Petite typologie de la barbarie


polyphemeEst-il utile de dire que pour l’inventeur de Conan le barbare le concept de barbarie est important ? On a beaucoup écrit sur l’idée que Robert Howard se faisait de la barbarie et j’ai somme toute peu lu sur le sujet, pourtant, je voudrais vous faire partager une réflexion que je me suis faite sur la typologie de la barbarie que j’ai décelée chez Howard.

En effet, si Conan est le barbare par excellence, il n’est pas le seul à être un barbare et sa barbarie n’est pas la seule barbarie à exister dans l’hyperborée howardienne. M’appuyant sur deux nouvelles parmi les plus connues d’Howard Au delà de la rivière noire et Les clous rouges, j’identifie quatre formes de barbarie.

La première, la plus évidente est celle de Conan. C’est la barbarie des peuples jeunes, une barbarie de l’innocence, infiniment féconde. Elle évoque la barbarie de la sensation que l’on trouve chez Vico, le génial philosophe napolitain. Cela ne fait certes pas de Conan un bon sauvage, il reste un barbare avec toute la violence que cela implique, mais cela fait de lui l’homme de l’aube des temps, celui en qui tous les possibles sont présents.

Si la barbarie de Conan est celle de l’aube des temps, celle des Pictes appartient à la nuit qui la précédée. Chez eux, la barbarie est si grossière, si bestiale, qu’il n’y a pas en elle le ressort de la future civilisation. Pour continuer à évoquer Vico, c’est la barbarie des bestioni, des grosses bêtes qui errent sur la terre sans autres règles que leur propre caprice.

Face à la première des barbaries, la civilisation doit lutter, mais aussi civiliser ; face à la seconde, seule une lutte inexpiable est possible. Cette lutte inexpiable donne naissance à un autre barbare, le civilisé qui retourne à la barbarie de l’aube des temps, qui retourne à la barbarie de Conan sans pour autant y parvenir tout à fait. Le civilisé est un animal domestique, tel le chien au maître assassiné par les Pictes dans Au delà de la rivière noire. Ce chien qui retourne presque à l’état sauvage, qui redevient presque un loup (comme Conan est un loup) pour lutter contre des animaux plus anciens encore, marqués par la noirceur abyssale de la nuit des temps et la magie qui l’anime incarne d’une façon frappante et sublime le retour ou plutôt le recours de la civilisation à la barbarie. Comme si la civilisation était une parenthèse, la paix d’un moment immédiatement troublée.

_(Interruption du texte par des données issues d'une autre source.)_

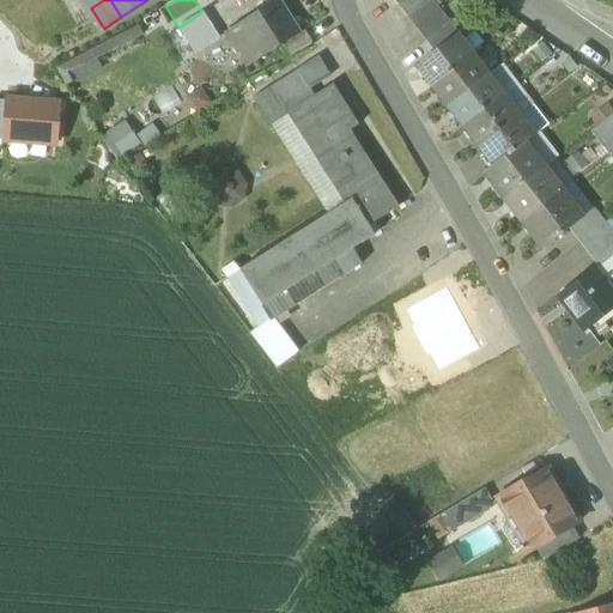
[(204,13),(223,1),(222,0),(194,0),(202,12),(204,13)]
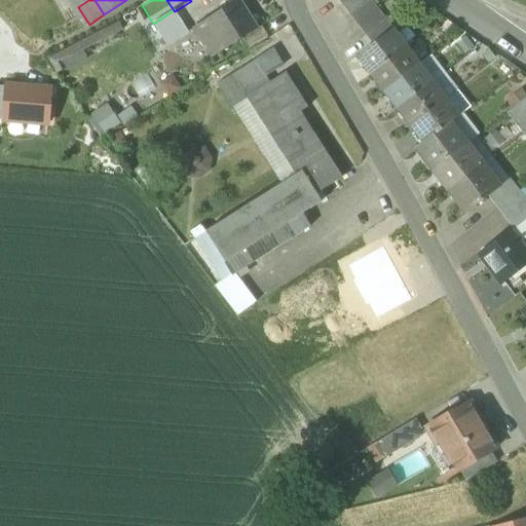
[(370,0),(350,0),(342,6),(350,15),(370,0)]
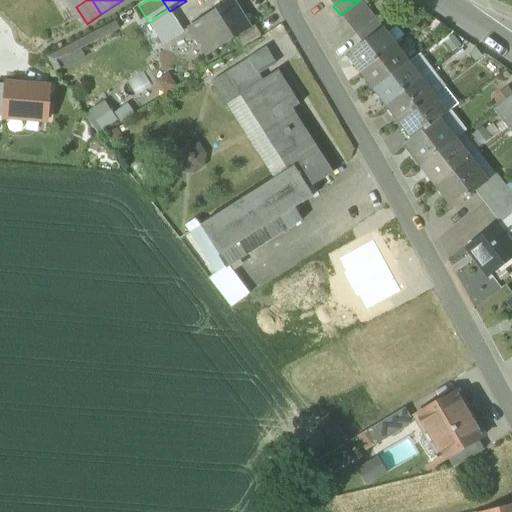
[(368,10),(360,0),(341,15),(348,25),(368,10)]
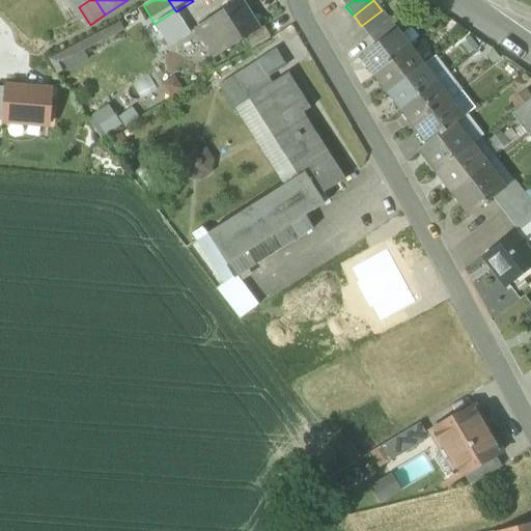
[(206,22),(225,51),(244,39),(258,30),(241,1),(206,22)]
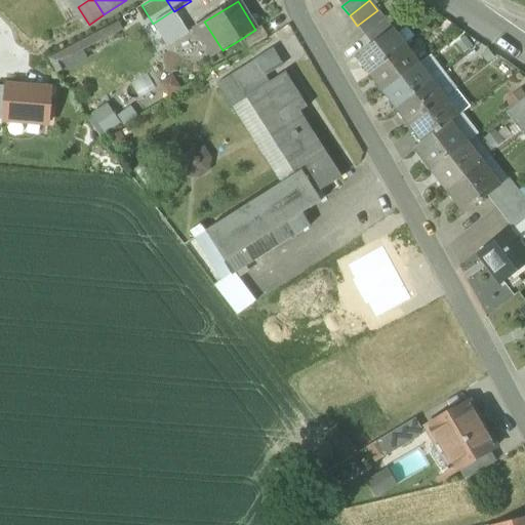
[(153,24),(160,35),(180,22),(174,11),(173,10),(153,24)]
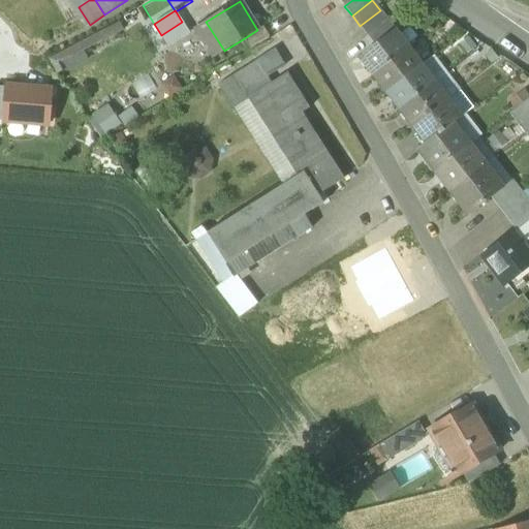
[(387,20),(380,10),(360,26),(367,35),(387,20)]
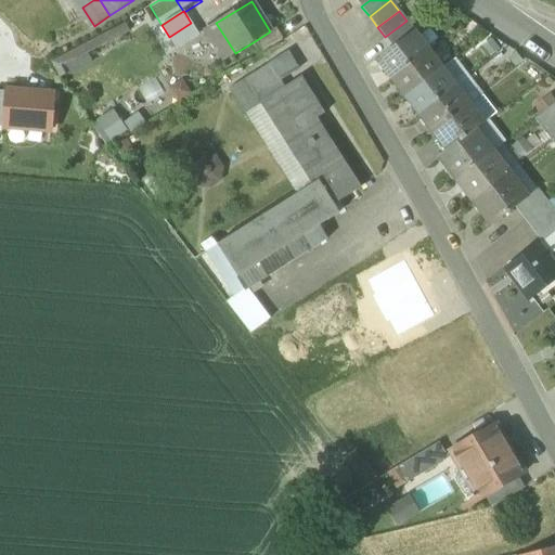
[(414,31),(407,21),(385,37),(394,48),(411,34),(414,31)]
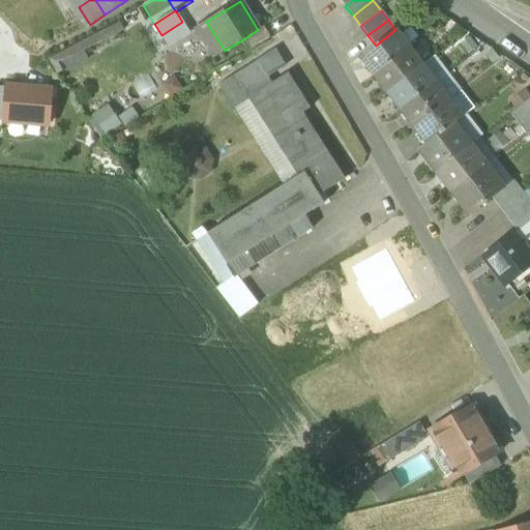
[(190,34),(182,22),(162,35),(169,47),(190,34)]
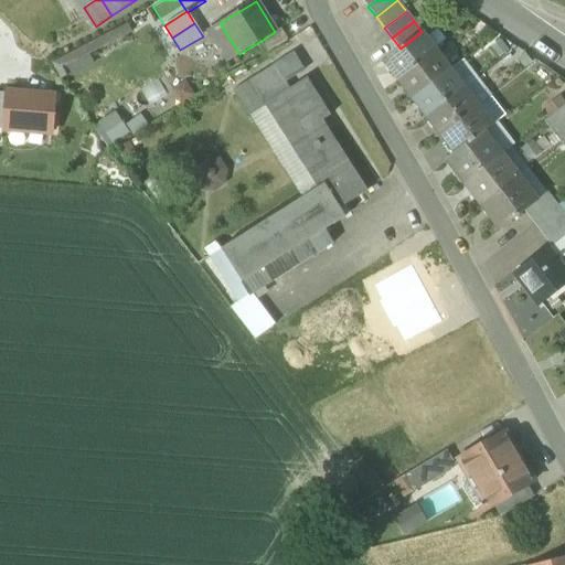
[(227,62),(240,54),(220,23),(208,31),(227,62)]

Cependant, la civilisation elle-même aspire seule à une barbarie qui n’a rien à voir avec celle de l’aube des temps. La barbarie de la réflexion (toujours Vico) est celle du soir et de la nuit. C’est la barbarie des peuples vieux qui par excès de civilisation retombent dans la bestialité des bestioni ou plutôt la singe car il n’y a pas de retour de l’histoire.

Forcé-je le sens des écrits d’Howard en voulant y voir tout cela ? Sans doute et il ne devait certainement ignorer jusqu’au nom de Vico. Pourtant, je ne peux m’empêcher de voir dans les nouvelles de Conan le barbare un formidable compagnon à la lecture de Vico et je vous invite à lire l’un et l’autre.